***** Data to process

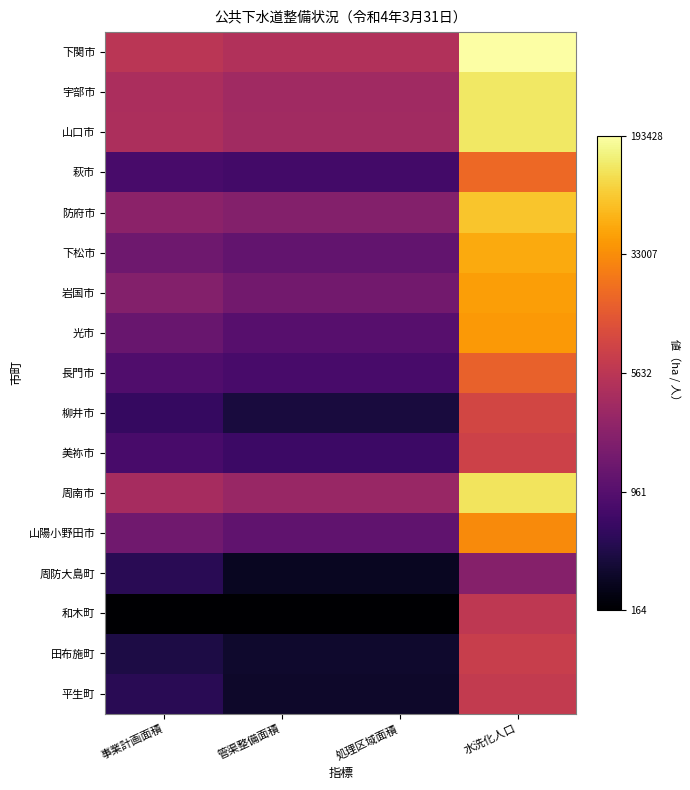

What is the total value across all series at 処理区域面積?

50.5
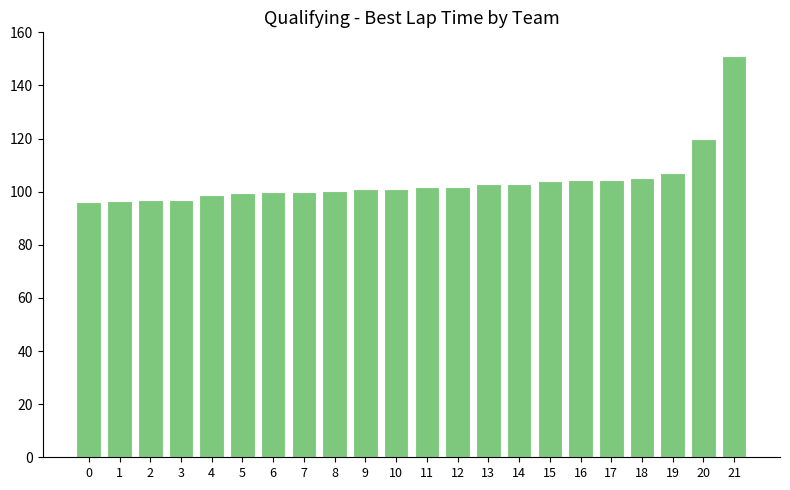

Is it true that the value at 2 is 136.5?

False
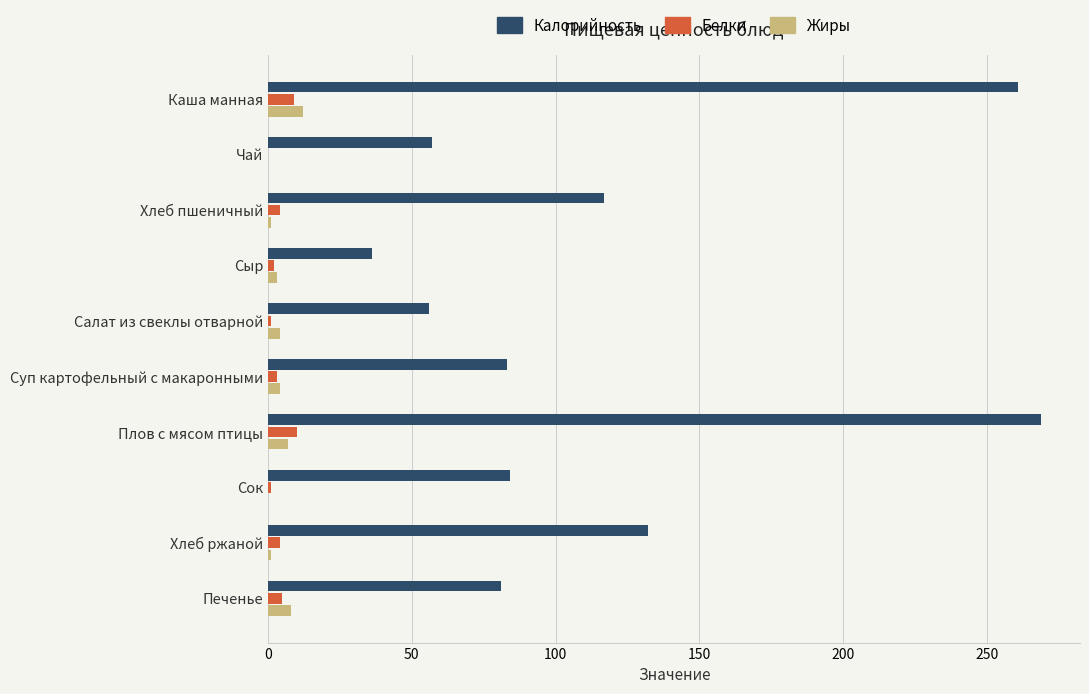

Which series changed the most between Чай and Печенье?

Калорийность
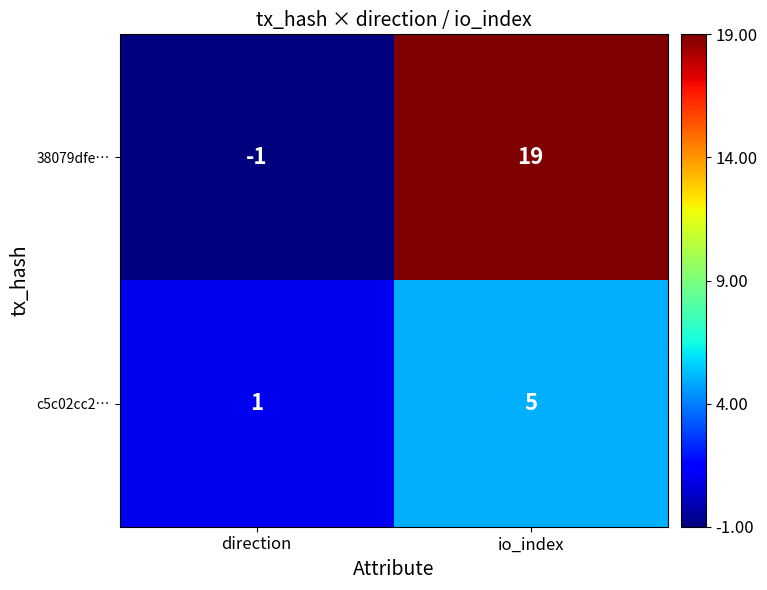

At io_index, list the series in order from smallest to largest.

c5c02cc2…, 38079dfe…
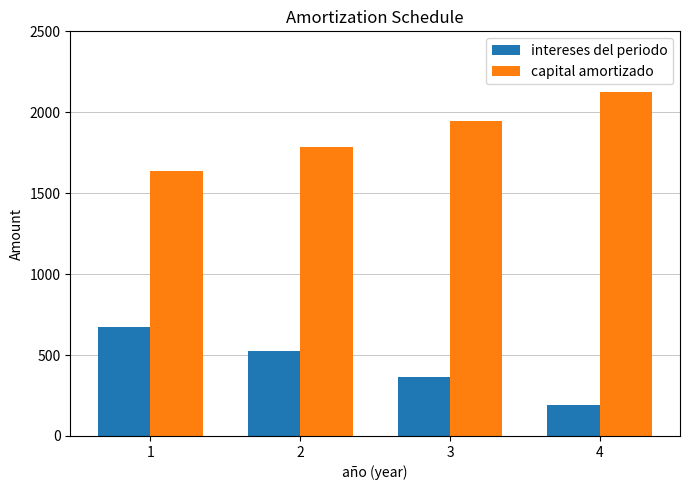

What is the value of the capital amortizado bar at the 1st from the left?

1640.0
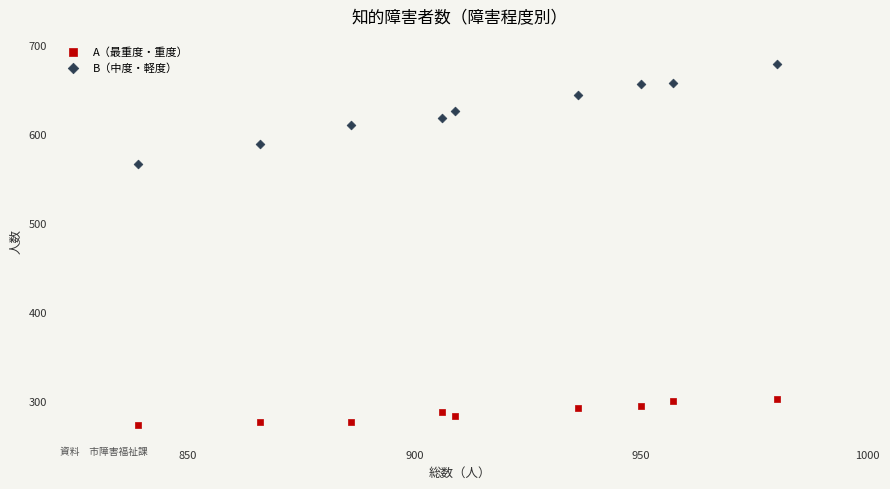

Which series reaches the minimum Y coordinate?

A（最重度・重度）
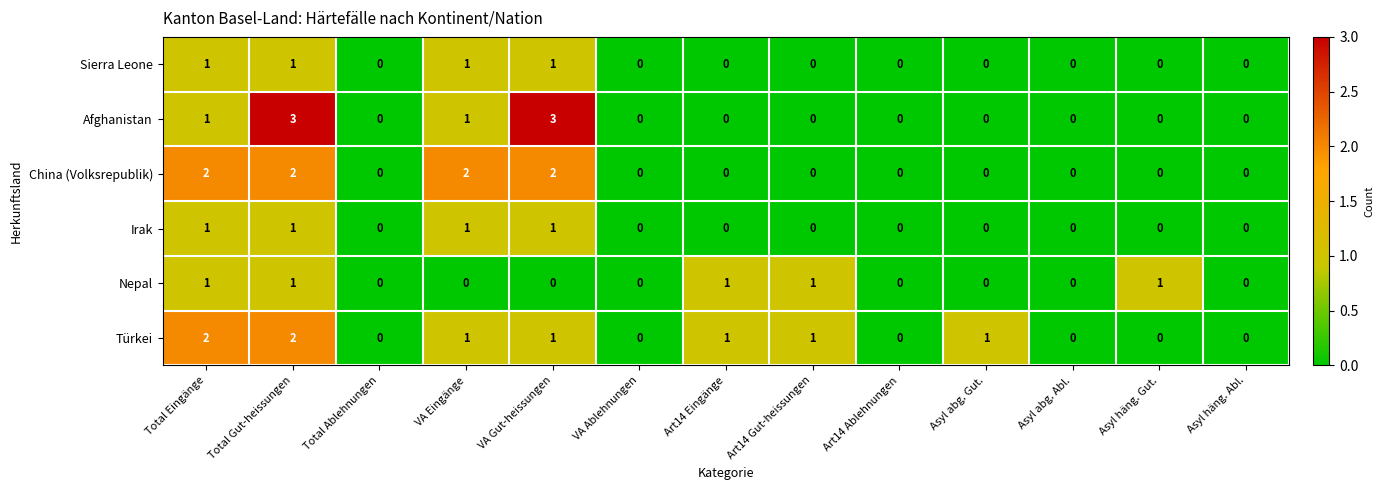

What is the sum of the Türkei values at Total Eingänge and VA Gut-heissungen?

3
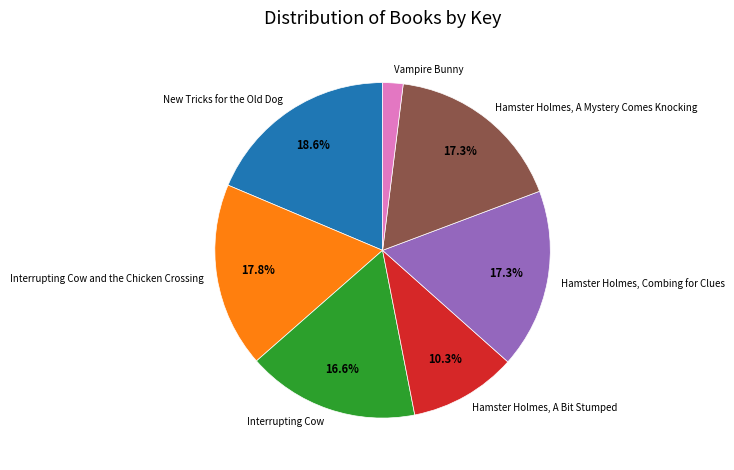

Combined, what portion of the pie is Interrupting Cow and Hamster Holmes, Combing for Clues?

33.9%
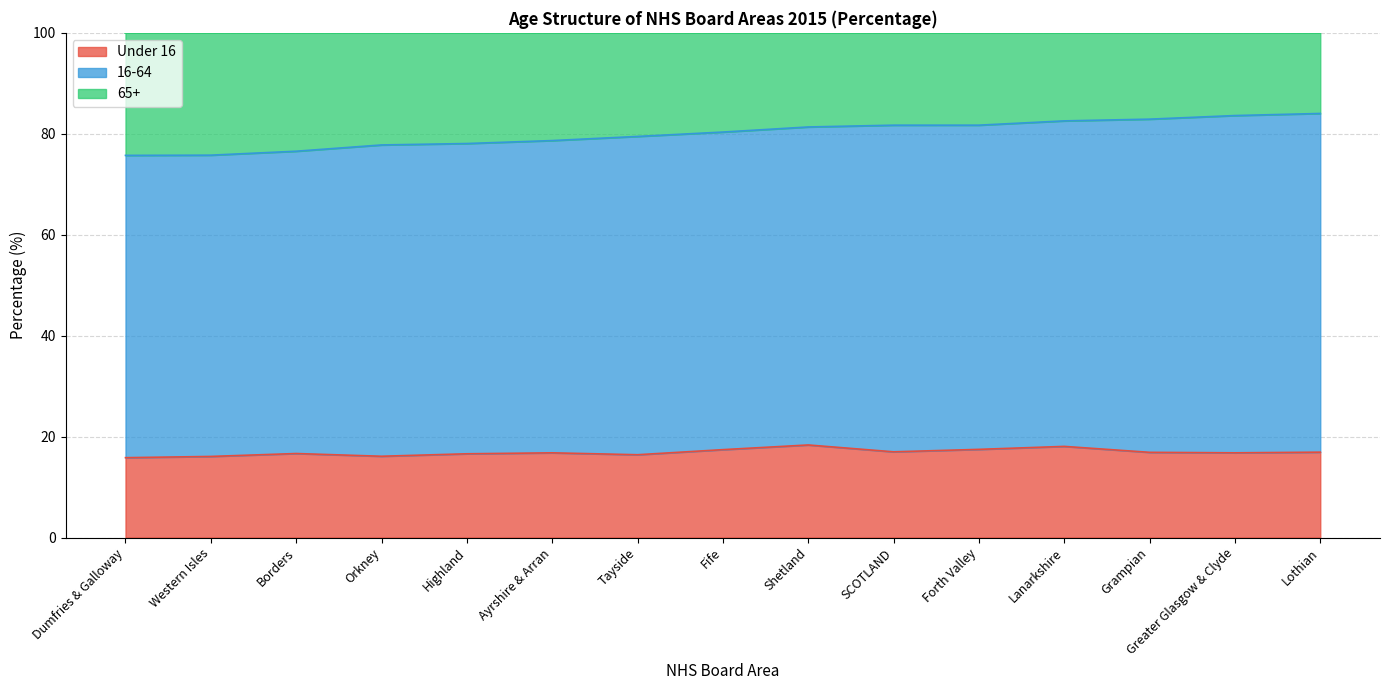

What is the total value across all series at SCOTLAND?

100.0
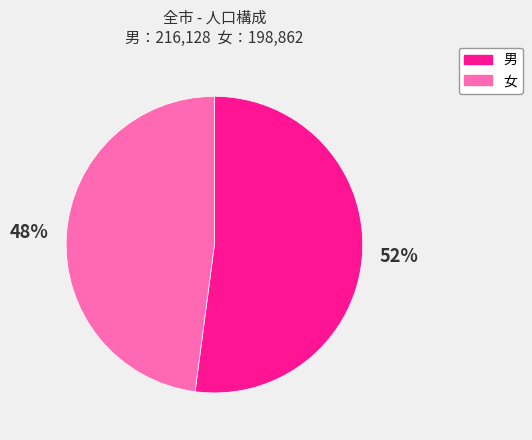

What is the smallest slice in the pie chart?

女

**********

Try it:
Render all the records above as a JSON list of strings, with one string for each non-blank line. Omit the picture lines.

Answer for this exercise:
[
  "What is the total value across all series at 処理区域面積?",
  "50.5",
  "Is it true that the value at 2 is 136.5?",
  "False",
  "Which series changed the most between Чай and Печенье?",
  "Калорийность",
  "At io_index, list the series in order from smallest to largest.",
  "c5c02cc2…, 38079dfe…",
  "What is the value of the capital amortizado bar at the 1st from the left?",
  "1640.0",
  "Which series reaches the minimum Y coordinate?",
  "A（最重度・重度）",
  "What is the sum of the Türkei values at Total Eingänge and VA Gut-heissungen?",
  "3",
  "Combined, what portion of the pie is Interrupting Cow and Hamster Holmes, Combing for Clues?",
  "33.9%",
  "What is the total value across all series at SCOTLAND?",
  "100.0",
  "What is the smallest slice in the pie chart?",
  "女"
]